I know I already posted this, but it's appropriate once more.
::: posted by dan at 11:22 PM :: [ link ] :: (8) comments
8 previous comments:
poor Michael I have also come to the decision I am not an animal person. I don't know if it is because my parents did not allow me the pleasure of a childhood pet or if it was the memory of Kris's hamster on my head as I woke up from sleeping over that turned me off to them.
I could probably be talked into a cat but all the cat hair and sifting around in dirt throwing poop away every day does not seem worth the company of one.
By Stacy, at 12:42 PM
I have had all kinds of pest.. err... i mean pets. you're not missing out...

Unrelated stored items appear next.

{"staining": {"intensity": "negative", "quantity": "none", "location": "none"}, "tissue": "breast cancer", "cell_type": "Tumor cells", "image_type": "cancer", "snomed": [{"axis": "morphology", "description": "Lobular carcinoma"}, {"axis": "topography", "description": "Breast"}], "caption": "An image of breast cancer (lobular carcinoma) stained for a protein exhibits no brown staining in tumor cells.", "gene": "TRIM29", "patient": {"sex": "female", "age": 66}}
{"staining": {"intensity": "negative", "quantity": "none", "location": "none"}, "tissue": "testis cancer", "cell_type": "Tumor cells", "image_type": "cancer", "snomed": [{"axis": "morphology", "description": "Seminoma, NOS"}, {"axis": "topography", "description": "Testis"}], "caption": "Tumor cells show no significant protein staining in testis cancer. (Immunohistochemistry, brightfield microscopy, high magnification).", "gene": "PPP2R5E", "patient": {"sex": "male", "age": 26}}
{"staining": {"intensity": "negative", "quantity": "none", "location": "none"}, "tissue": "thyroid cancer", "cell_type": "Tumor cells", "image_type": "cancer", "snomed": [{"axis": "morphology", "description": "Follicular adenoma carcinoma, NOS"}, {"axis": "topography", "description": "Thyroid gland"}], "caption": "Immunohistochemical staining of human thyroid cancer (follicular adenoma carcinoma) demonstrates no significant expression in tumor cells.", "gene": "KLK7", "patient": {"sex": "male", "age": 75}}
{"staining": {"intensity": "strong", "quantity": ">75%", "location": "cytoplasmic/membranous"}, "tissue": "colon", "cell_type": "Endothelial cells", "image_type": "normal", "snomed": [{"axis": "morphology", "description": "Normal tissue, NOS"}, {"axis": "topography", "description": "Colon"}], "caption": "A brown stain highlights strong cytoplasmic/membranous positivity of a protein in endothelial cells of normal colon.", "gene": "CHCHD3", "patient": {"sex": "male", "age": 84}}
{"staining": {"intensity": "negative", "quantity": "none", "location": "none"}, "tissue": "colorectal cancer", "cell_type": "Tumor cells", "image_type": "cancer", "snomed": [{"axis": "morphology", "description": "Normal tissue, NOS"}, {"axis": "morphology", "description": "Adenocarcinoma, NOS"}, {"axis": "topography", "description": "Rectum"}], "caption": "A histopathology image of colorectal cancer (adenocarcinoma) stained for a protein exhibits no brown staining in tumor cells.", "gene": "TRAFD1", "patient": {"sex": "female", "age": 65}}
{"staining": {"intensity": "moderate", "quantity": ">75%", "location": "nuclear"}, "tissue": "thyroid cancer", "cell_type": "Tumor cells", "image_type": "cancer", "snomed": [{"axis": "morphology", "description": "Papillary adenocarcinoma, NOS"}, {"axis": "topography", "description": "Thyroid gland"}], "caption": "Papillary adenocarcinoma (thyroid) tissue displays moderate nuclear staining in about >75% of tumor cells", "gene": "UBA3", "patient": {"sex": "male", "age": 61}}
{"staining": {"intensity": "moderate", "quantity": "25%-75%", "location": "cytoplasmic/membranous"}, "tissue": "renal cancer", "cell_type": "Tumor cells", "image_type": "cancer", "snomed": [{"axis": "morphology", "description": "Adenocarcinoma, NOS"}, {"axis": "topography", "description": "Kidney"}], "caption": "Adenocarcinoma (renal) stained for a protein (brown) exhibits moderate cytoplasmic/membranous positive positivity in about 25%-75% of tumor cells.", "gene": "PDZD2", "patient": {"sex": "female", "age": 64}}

I had two goldfish at once, and also neglected them. one of them finally died so the other one ate it. how hot is that?
By the other sarah, at 3:20 PM
I'm all for sharing stories but I think somethings should be buried deep in your heart forever.
By , at 5:35 PM
Apparantly you do not remember squeezing the life out of one our many hamsters. Possibly the last hamster we owned. Maybe that's why mom wouldn't let you have one of your own.
By Colleen, at 8:48 PM
That was really very funny.
Your blog overall has made me chuckle quite a bit. Thank you!
By , at 7:56 PM
I have always been highly suspicious of "dog people." And the way they do things like share an ice cream with their dog after it has just licked it's own crusty cock. Ew.
By tui, at 6:18 PM
I am calling PETA and giving them a link to your blog. Seriously. And let's all give a collective prayer that Dan does not decide to procreate. Little bastars wouldn't have a chance in hell.
By , at 4:18 PM
"Accidentally" huh? I laughed for like ten minutes after reading this. I'm not sure if its a lack of sleep or the fact that I'm a fish killer also. I bought one of those cheap ones from walmart, it lasted like 4 days before I "forgot" to feed him. Needless to say he jumped out of his bowl and committed fishy suicide. I think he did it to spite me. I'm still bitter p.s. Oh well, someone has to be Darla. Finding Nemo.